WORK TO COMPLETE
Can you set down, exactly as they appear below, the lines from the opening of the material through the one bearing "2022-07-05, 11:00, SHERIFF", minus the pictures?

DATA

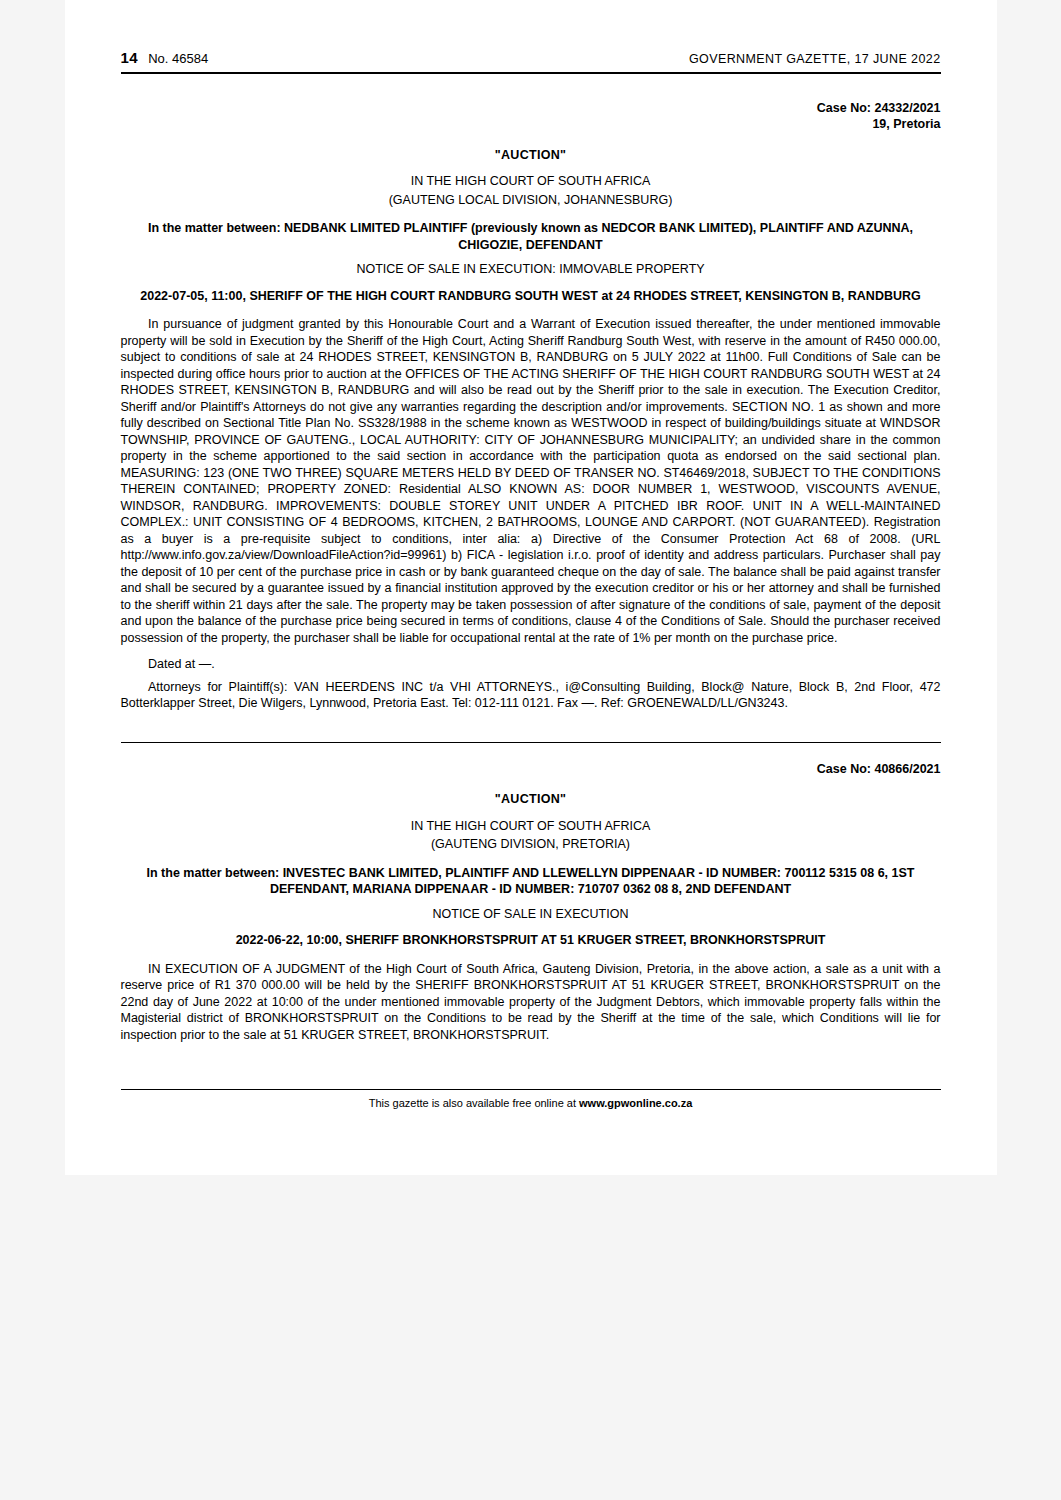14 No. 46584 GOVERNMENT GAZETTE, 17 JUNE 2022
Case No: 24332/2021 19, Pretoria
"AUCTION"
IN THE HIGH COURT OF SOUTH AFRICA
(GAUTENG LOCAL DIVISION, JOHANNESBURG)
In the matter between: NEDBANK LIMITED PLAINTIFF (previously known as NEDCOR BANK LIMITED), PLAINTIFF AND AZUNNA, CHIGOZIE, DEFENDANT
NOTICE OF SALE IN EXECUTION: IMMOVABLE PROPERTY
2022-07-05, 11:00, SHERIFF OF THE HIGH COURT RANDBURG SOUTH WEST at 24 RHODES STREET, KENSINGTON B, RANDBURG
In pursuance of judgment granted by this Honourable Court and a Warrant of Execution issued thereafter, the under mentioned immovable property will be sold in Execution by the Sheriff of the High Court, Acting Sheriff Randburg South West, with reserve in the amount of R450 000.00, subject to conditions of sale at 24 RHODES STREET, KENSINGTON B, RANDBURG on 5 JULY 2022 at 11h00. Full Conditions of Sale can be inspected during office hours prior to auction at the OFFICES OF THE ACTING SHERIFF OF THE HIGH COURT RANDBURG SOUTH WEST at 24 RHODES STREET, KENSINGTON B, RANDBURG and will also be read out by the Sheriff prior to the sale in execution. The Execution Creditor, Sheriff and/or Plaintiff's Attorneys do not give any warranties regarding the description and/or improvements. SECTION NO. 1 as shown and more fully described on Sectional Title Plan No. SS328/1988 in the scheme known as WESTWOOD in respect of building/buildings situate at WINDSOR TOWNSHIP, PROVINCE OF GAUTENG., LOCAL AUTHORITY: CITY OF JOHANNESBURG MUNICIPALITY; an undivided share in the common property in the scheme apportioned to the said section in accordance with the participation quota as endorsed on the said sectional plan. MEASURING: 123 (ONE TWO THREE) SQUARE METERS HELD BY DEED OF TRANSER NO. ST46469/2018, SUBJECT TO THE CONDITIONS THEREIN CONTAINED; PROPERTY ZONED: Residential ALSO KNOWN AS: DOOR NUMBER 1, WESTWOOD, VISCOUNTS AVENUE, WINDSOR, RANDBURG. IMPROVEMENTS: DOUBLE STOREY UNIT UNDER A PITCHED IBR ROOF. UNIT IN A WELL-MAINTAINED COMPLEX.: UNIT CONSISTING OF 4 BEDROOMS, KITCHEN, 2 BATHROOMS, LOUNGE AND CARPORT. (NOT GUARANTEED). Registration as a buyer is a pre-requisite subject to conditions, inter alia: a) Directive of the Consumer Protection Act 68 of 2008. (URL http://www.info.gov.za/view/DownloadFileAction?id=99961) b) FICA - legislation i.r.o. proof of identity and address particulars. Purchaser shall pay the deposit of 10 per cent of the purchase price in cash or by bank guaranteed cheque on the day of sale. The balance shall be paid against transfer and shall be secured by a guarantee issued by a financial institution approved by the execution creditor or his or her attorney and shall be furnished to the sheriff within 21 days after the sale. The property may be taken possession of after signature of the conditions of sale, payment of the deposit and upon the balance of the purchase price being secured in terms of conditions, clause 4 of the Conditions of Sale. Should the purchaser received possession of the property, the purchaser shall be liable for occupational rental at the rate of 1% per month on the purchase price.
Dated at —.
Attorneys for Plaintiff(s): VAN HEERDENS INC t/a VHI ATTORNEYS., i@Consulting Building, Block@ Nature, Block B, 2nd Floor, 472 Botterklapper Street, Die Wilgers, Lynnwood, Pretoria East. Tel: 012-111 0121. Fax —. Ref: GROENEWALD/LL/GN3243.
Case No: 40866/2021
"AUCTION"
IN THE HIGH COURT OF SOUTH AFRICA
(GAUTENG DIVISION, PRETORIA)
In the matter between: INVESTEC BANK LIMITED, PLAINTIFF AND LLEWELLYN DIPPENAAR - ID NUMBER: 700112 5315 08 6, 1ST DEFENDANT, MARIANA DIPPENAAR - ID NUMBER: 710707 0362 08 8, 2ND DEFENDANT
NOTICE OF SALE IN EXECUTION
2022-06-22, 10:00, SHERIFF BRONKHORSTSPRUIT AT 51 KRUGER STREET, BRONKHORSTSPRUIT
IN EXECUTION OF A JUDGMENT of the High Court of South Africa, Gauteng Division, Pretoria, in the above action, a sale as a unit with a reserve price of R1 370 000.00 will be held by the SHERIFF BRONKHORSTSPRUIT AT 51 KRUGER STREET, BRONKHORSTSPRUIT on the 22nd day of June 2022 at 10:00 of the under mentioned immovable property of the Judgment Debtors, which immovable property falls within the Magisterial district of BRONKHORSTSPRUIT on the Conditions to be read by the Sheriff at the time of the sale, which Conditions will lie for inspection prior to the sale at 51 KRUGER STREET, BRONKHORSTSPRUIT.
This gazette is also available free online at www.gpwonline.co.za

WORKED SOLUTION
14 No. 46584 GOVERNMENT GAZETTE, 17 JUNE 2022
Case No: 24332/2021 19, Pretoria
"AUCTION"
IN THE HIGH COURT OF SOUTH AFRICA
(GAUTENG LOCAL DIVISION, JOHANNESBURG)
In the matter between: NEDBANK LIMITED PLAINTIFF (previously known as NEDCOR BANK LIMITED), PLAINTIFF AND AZUNNA, CHIGOZIE, DEFENDANT
NOTICE OF SALE IN EXECUTION: IMMOVABLE PROPERTY
2022-07-05, 11:00, SHERIFF OF THE HIGH COURT RANDBURG SOUTH WEST at 24 RHODES STREET, KENSINGTON B, RANDBURG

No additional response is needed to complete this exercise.